I wouldn’t say that I’m biased, it’s simply that I love this woman.
Picture a scene: a trendy Edinburgh bar, romantic decorations, and a classically trained opera singer decked out in a glamorous ballgown. This is not the scene at Bonbons. It has the opera singer, yes, and she looked every bit the regal performer you’d expect from a night of classical music. It’s even got the bar, at least for a few minutes – before you head downstairs to the not-so-much-swank-as-dank basement, with less to offer in the way of romance than an unwashed sock. It’s a more difficult image to get your head around, the two concepts have no business being together, and yet… they blend perfectly.
Bonbons is an intimate concert that offers a plethora of underrated arias, delivered in an innovative way that ensures no two shows can be the same. The show is designed to highlight the works of under-represented female composers and the setting thoroughly compliments this concept. Led down from the inviting cocktail bar to the compact basement, with peeling paint and seats that cannot and should not be described, you are immediately prepared to tackle the idea of under-appreciation.
The peculiar juxtaposition of the show’s elegant music against its decaying setting creates an endearing environment, enhanced by the show’s complete self-awareness and Tamara Stein’s enrapturing personality. As both the performer and the audience can’t escape the peculiarity of the situation, a bond is immediately formed, making the entire performance feel more like an experience shared amongst friends than a formal concert.
Underlining it all is a beautiful performance by a passionate and dedicated performer, who seems to truly enjoy music and wants nothing more than to give her audience the chance to enjoy it too.

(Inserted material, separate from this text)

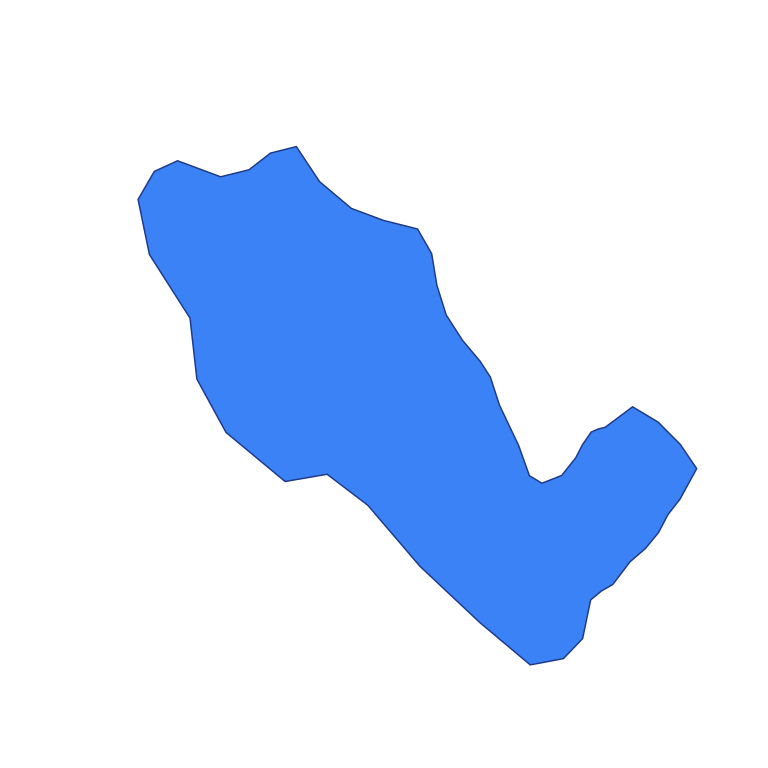 outline of Siirt, rotated 35°
{"feature_id": "TUR-3043", "entity_name": "Siirt", "entity_type": "Province", "adm_level": 1, "iso_a3": "TUR", "parent_name": "Turkey", "parent_adm1": "", "projection": "orthographic", "projection_center": [42.404, 37.927], "detail": "fine", "context": "isolated", "style": "filled", "palette": "blue", "viewbox_px": 768, "rotation_deg": 35, "n_neighbors": 0, "source": "natural_earth", "source_scale": "10m", "svg_char_len": 791}
<svg xmlns="http://www.w3.org/2000/svg" viewBox="0 0 768 768"><g transform="rotate(35 384 384)"><path d="M322.6,237.8L348.3,249.9L370.7,272.8L395.4,291.8L423.0,303.1L449.8,310.3L467.1,317.3L490.7,335.1L529.5,357.1L555.7,375.7L570.3,374.7L582.0,357.0L583.4,334.5L581.4,319.7L581.3,304.5L585.3,298.0L590.0,292.6L600.7,260.1L630.6,258.0L661.5,263.6L688.7,274.0L692.5,308.5L691.5,328.2L694.1,348.2L692.5,368.7L687.5,388.5L686.4,417.0L680.9,428.6L677.1,442.3L692.7,478.6L688.5,506.0L664.9,530.2L599.6,524.5L518.0,512.7L440.1,492.6L389.1,490.6L358.9,520.6L282.4,514.3L227.9,487.3L187.3,441.3L117.6,412.5L76.7,373.9L73.9,341.6L86.8,319.6L131.3,308.0L150.5,286.0L158.6,259.9L176.0,239.8L215.2,255.2L256.6,258.9L289.7,250.3L322.6,237.8Z" fill="#3b82f6" stroke="#1e3a8a" stroke-width="1.5"/></g></svg>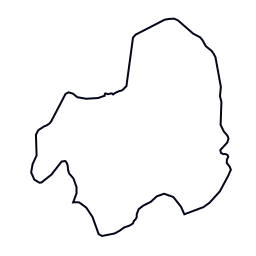 map outline of Zanjan (orthographic projection), rotated 86°
{"feature_id": "IRN-3234", "entity_name": "Zanjan", "entity_type": "Province", "adm_level": 1, "iso_a3": "IRN", "parent_name": "Iran", "parent_adm1": "", "projection": "orthographic", "projection_center": [48.438, 36.394], "detail": "fine", "context": "isolated", "style": "outline", "palette": "ink", "viewbox_px": 256, "rotation_deg": 86, "n_neighbors": 0, "source": "natural_earth", "source_scale": "10m", "svg_char_len": 1361}
<svg xmlns="http://www.w3.org/2000/svg" viewBox="0 0 256 256"><g transform="rotate(86 128 128)"><path d="M183.2,31.7L197.6,40.8L208.2,51.8L212.2,58.3L218.0,77.8L210.3,80.6L200.0,87.6L196.1,96.6L198.2,104.1L203.3,110.5L206.5,118.2L209.7,123.0L214.5,125.3L217.4,125.5L219.2,126.5L221.1,128.5L223.6,129.8L225.4,133.1L227.0,138.9L230.1,143.9L232.3,148.8L233.9,161.4L231.8,164.7L214.3,169.6L204.6,175.1L198.8,181.9L198.3,186.6L198.4,187.9L189.6,183.9L183.3,183.5L174.6,185.9L169.2,189.9L165.7,190.7L161.6,190.8L158.6,191.5L156.6,192.8L156.8,196.5L169.1,207.6L176.3,218.1L176.4,220.2L172.9,225.1L165.6,227.7L157.4,225.7L149.0,221.1L128.2,220.3L123.9,217.6L120.6,211.7L119.8,209.1L117.9,205.9L116.1,204.2L89.6,187.9L88.3,184.8L89.9,180.5L93.7,176.5L95.9,167.8L96.0,155.7L94.2,149.0L92.5,148.8L92.1,148.6L92.0,147.7L92.3,147.0L92.7,146.2L92.9,145.4L92.3,142.5L92.5,141.5L93.5,140.5L92.6,139.2L91.5,136.9L90.6,134.2L90.2,131.9L89.6,130.6L86.6,127.3L86.3,126.7L38.2,116.7L35.4,113.9L22.6,84.1L22.1,80.2L22.1,74.5L24.0,70.8L38.5,56.3L42.6,49.7L45.5,47.6L51.8,44.7L57.0,39.1L60.3,37.2L63.6,35.8L93.5,32.5L102.5,34.0L108.6,33.0L131.3,35.4L138.3,32.6L141.6,30.0L142.7,29.3L145.5,28.5L149.4,30.0L156.5,37.5L159.4,36.9L160.7,34.8L160.7,32.8L161.8,30.7L163.7,30.0L166.4,31.5L169.8,31.9L173.5,29.4L176.8,28.3L183.2,31.7Z" fill="none" stroke="#020617" stroke-width="2"/></g></svg>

Her powerful voice delivers a range as wide as the repertoire, and each song is marked by a conviction that amplifies the artistry of the composition. She introduces every new piece with backstory in a conversational way that feels like a lesson from that one teacher you really liked, providing you with just enough information to more deeply understand the music. Interwoven throughout the show is a deeply personal element, as Tamara shares details of her life that make it impossible not to feel bonded, and to root for her success.
Bonbons is enriching and unforgettable, but it’s a difficult show to properly explain without having experienced it yourself. The contrast of such an elegant performance against such an incongruous setting elevates it from a simple concert to a truly unique experience. It is quintessentially Fringe. I can’t do any better than to say that I want you to see it, and if you’re the kind of person who wants to properly experience the festival, then I know for a fact that you want to see it too.